- [TEXT PASSAGE]:
◆ ◆ ◆ ◆ ◆
Nitrogen narcosis has been called “the martini effect,” or “Martini’s Law, “ because of it’s alcohol-like
effect, a feeling often compared to drinking a martini on an empty stomach: being slightly giddy, woozy, a
little off-balance. One rule of thumb states that divers should consider the narcotic effect of one martini
foe every 50 feet/15.4 meters of seawater.
Deaths attributed to nitrogen narcosis occur mostly among sport divers who exceed recreational limits.
Scientists believe narcosis results from a slowing of nerve impulses precipitated by the effect of inert gas
under high pressure. How does this happen? The narcotic potency of inert gases is related to their affinity to
lipids, or fat. When nitrogen seeps into the fatty substances around the brain, it slows the communication
between cells, and therefore, slows down your thinking and reaction times.
Narcosis is not unique to nitrogen; however, it can occur with many of the so-called “noble” or inert
gases, with the exception of helium. Add to this the fact that other inert gases each have their own brand of
narcotic effects at depth, and you have a complicated picture for technical and commercial divers. One of
these rare gases, argon, for example, has about twice the narcotic potency of nitrogen, but helium has very
weak narcotic properties and is less soluble than nitrogen in body tissues.
This is why we find helium used in deep and saturation diving, as demonstrated by diving physiologist R.W.
Hamilton in groundbreaking experiments he conducted in 1966. Mixed with oxygen and called heliox, this mixture
is less likely to impair deep divers, although they still have to undergo decompression in order to prevent
decompression sickness (DCS). Helium has it’s drawbacks, however: it has a high thermal conductivity, which
requires the use of heated diving suits and breathing gas; it is quite expensive and difficult to store, and
it distorts the voice.
What Can You Do?
As to the cause of narcosis, there is one prevalent theory that states nitrogen partial pressure is
responsible. One fact that emerges from all this research is that there is a wide range of susceptibility
among individuals. And individual sensitivity can vary from day to day.
◆ ◆ ◆ ◆ ◆
- [DATA SHOWN]:
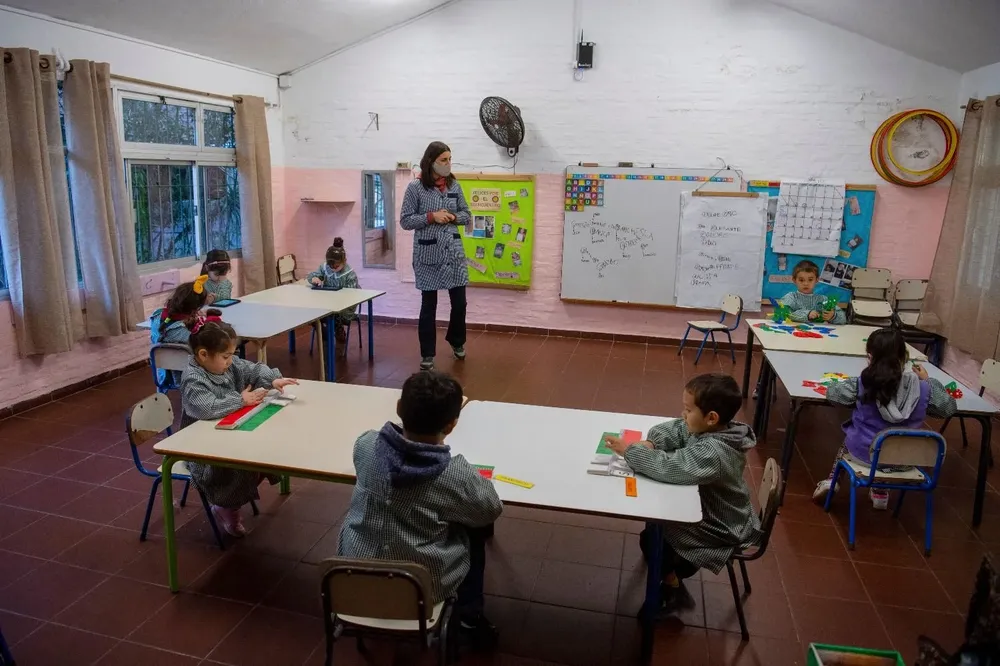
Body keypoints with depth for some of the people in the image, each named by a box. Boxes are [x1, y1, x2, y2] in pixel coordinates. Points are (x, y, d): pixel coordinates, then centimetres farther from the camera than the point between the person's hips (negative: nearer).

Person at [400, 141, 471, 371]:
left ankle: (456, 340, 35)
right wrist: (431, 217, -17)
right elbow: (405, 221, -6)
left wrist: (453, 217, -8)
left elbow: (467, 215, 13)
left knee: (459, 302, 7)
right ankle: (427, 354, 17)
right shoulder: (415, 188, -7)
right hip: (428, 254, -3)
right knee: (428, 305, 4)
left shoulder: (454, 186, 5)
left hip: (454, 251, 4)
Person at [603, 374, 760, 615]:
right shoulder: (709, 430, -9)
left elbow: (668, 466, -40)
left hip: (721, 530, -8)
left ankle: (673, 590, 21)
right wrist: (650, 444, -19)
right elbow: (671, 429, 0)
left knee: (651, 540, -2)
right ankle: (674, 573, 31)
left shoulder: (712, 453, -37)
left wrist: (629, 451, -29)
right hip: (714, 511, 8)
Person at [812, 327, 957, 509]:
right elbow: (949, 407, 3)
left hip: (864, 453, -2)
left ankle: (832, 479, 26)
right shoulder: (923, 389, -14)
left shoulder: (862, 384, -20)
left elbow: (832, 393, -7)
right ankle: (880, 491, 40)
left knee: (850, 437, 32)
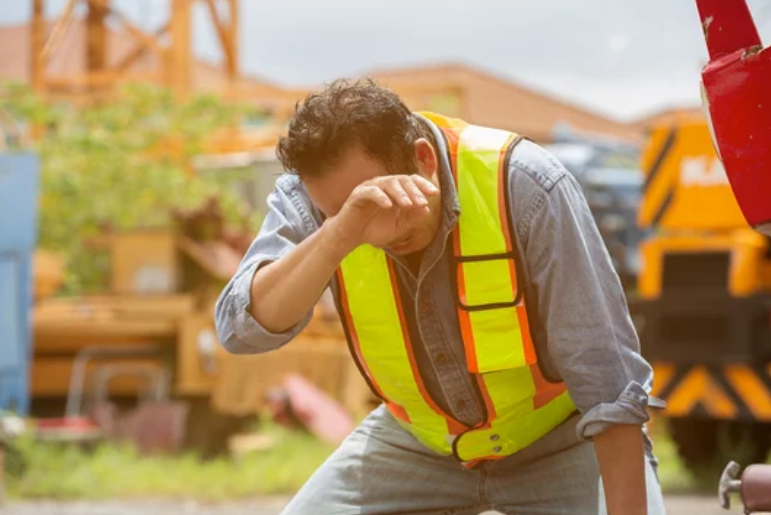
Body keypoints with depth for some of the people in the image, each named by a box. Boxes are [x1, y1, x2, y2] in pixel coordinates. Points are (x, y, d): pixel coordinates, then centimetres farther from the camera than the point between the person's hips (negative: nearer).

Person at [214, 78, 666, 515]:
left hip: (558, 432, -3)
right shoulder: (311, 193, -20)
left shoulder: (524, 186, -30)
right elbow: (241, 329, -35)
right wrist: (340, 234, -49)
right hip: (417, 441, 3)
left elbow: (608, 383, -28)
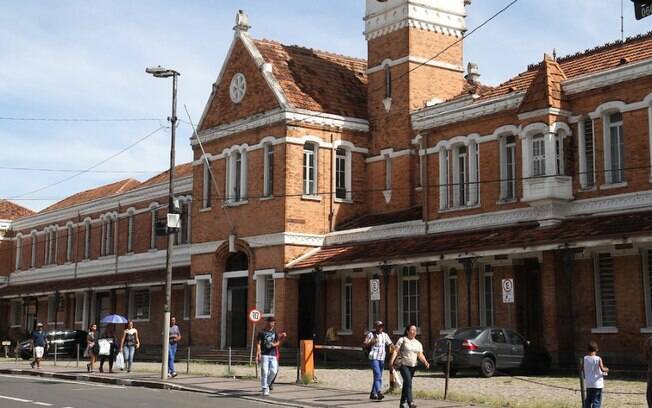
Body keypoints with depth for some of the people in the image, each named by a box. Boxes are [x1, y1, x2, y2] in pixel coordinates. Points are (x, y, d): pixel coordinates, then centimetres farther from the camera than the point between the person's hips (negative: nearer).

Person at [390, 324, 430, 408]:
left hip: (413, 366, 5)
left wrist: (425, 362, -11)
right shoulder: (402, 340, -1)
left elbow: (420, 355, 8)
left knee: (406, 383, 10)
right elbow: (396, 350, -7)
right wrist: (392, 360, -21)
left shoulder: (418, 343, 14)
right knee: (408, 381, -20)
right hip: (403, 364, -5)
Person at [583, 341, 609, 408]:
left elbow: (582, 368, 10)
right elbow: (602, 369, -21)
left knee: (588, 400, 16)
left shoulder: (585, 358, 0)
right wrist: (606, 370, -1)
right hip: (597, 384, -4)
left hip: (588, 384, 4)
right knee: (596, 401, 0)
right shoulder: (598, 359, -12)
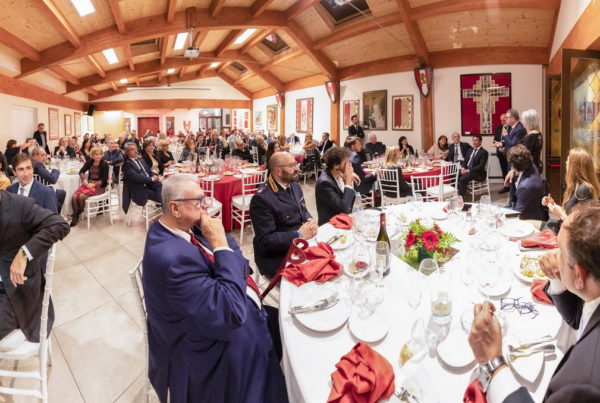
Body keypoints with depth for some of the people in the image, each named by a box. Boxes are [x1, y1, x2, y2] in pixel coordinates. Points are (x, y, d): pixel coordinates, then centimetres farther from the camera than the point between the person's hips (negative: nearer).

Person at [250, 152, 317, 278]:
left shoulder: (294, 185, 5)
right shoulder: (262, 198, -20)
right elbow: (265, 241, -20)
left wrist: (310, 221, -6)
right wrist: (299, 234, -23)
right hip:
◆ ◆ ◆ ◆ ◆
- [EXERCISE OBJECTIVE]:
Can you copy everything from "Hamilton in groundbreaking" down to "distorts the voice." in the passage on nitrogen narcosis, word for word? The entries have nothing to do with the passage on nitrogen narcosis.

- [RESPONSE AREA]:
Hamilton in groundbreaking experiments he conducted in 1966. Mixed with oxygen and called heliox, this mixture
is less likely to impair deep divers, although they still have to undergo decompression in order to prevent
decompression sickness (DCS). Helium has it’s drawbacks, however: it has a high thermal conductivity, which
requires the use of heated diving suits and breathing gas; it is quite expensive and difficult to store, and
it distorts the voice.